* _Directions for this task_: Report each line from the data below that holds the word "Saga".

* _Data for review_:
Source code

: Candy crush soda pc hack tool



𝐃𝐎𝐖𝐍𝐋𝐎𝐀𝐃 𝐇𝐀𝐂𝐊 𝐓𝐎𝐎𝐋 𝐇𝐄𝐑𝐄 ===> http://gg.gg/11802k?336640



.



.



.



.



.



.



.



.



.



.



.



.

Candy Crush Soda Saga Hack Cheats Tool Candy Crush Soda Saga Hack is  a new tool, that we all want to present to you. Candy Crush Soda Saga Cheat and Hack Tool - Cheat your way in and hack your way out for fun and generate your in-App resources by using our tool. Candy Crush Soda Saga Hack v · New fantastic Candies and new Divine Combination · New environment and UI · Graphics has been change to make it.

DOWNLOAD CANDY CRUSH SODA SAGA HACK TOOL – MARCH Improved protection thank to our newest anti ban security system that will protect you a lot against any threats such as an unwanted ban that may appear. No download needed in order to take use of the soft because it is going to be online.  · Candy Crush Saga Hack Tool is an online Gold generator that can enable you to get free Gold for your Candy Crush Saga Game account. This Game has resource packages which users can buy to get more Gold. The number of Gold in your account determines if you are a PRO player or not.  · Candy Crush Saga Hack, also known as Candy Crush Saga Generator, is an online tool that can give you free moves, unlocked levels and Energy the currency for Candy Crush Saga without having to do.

* _Response to the exercise_:
Candy Crush Soda Saga Hack Cheats Tool Candy Crush Soda Saga Hack is  a new tool, that we all want to present to you. Candy Crush Soda Saga Cheat and Hack Tool - Cheat your way in and hack your way out for fun and generate your in-App resources by using our tool. Candy Crush Soda Saga Hack v · New fantastic Candies and new Divine Combination · New environment and UI · Graphics has been change to make it.
DOWNLOAD CANDY CRUSH SODA SAGA HACK TOOL – MARCH Improved protection thank to our newest anti ban security system that will protect you a lot against any threats such as an unwanted ban that may appear. No download needed in order to take use of the soft because it is going to be online.  · Candy Crush Saga Hack Tool is an online Gold generator that can enable you to get free Gold for your Candy Crush Saga Game account. This Game has resource packages which users can buy to get more Gold. The number of Gold in your account determines if you are a PRO player or not.  · Candy Crush Saga Hack, also known as Candy Crush Saga Generator, is an online tool that can give you free moves, unlocked levels and Energy the currency for Candy Crush Saga without having to do.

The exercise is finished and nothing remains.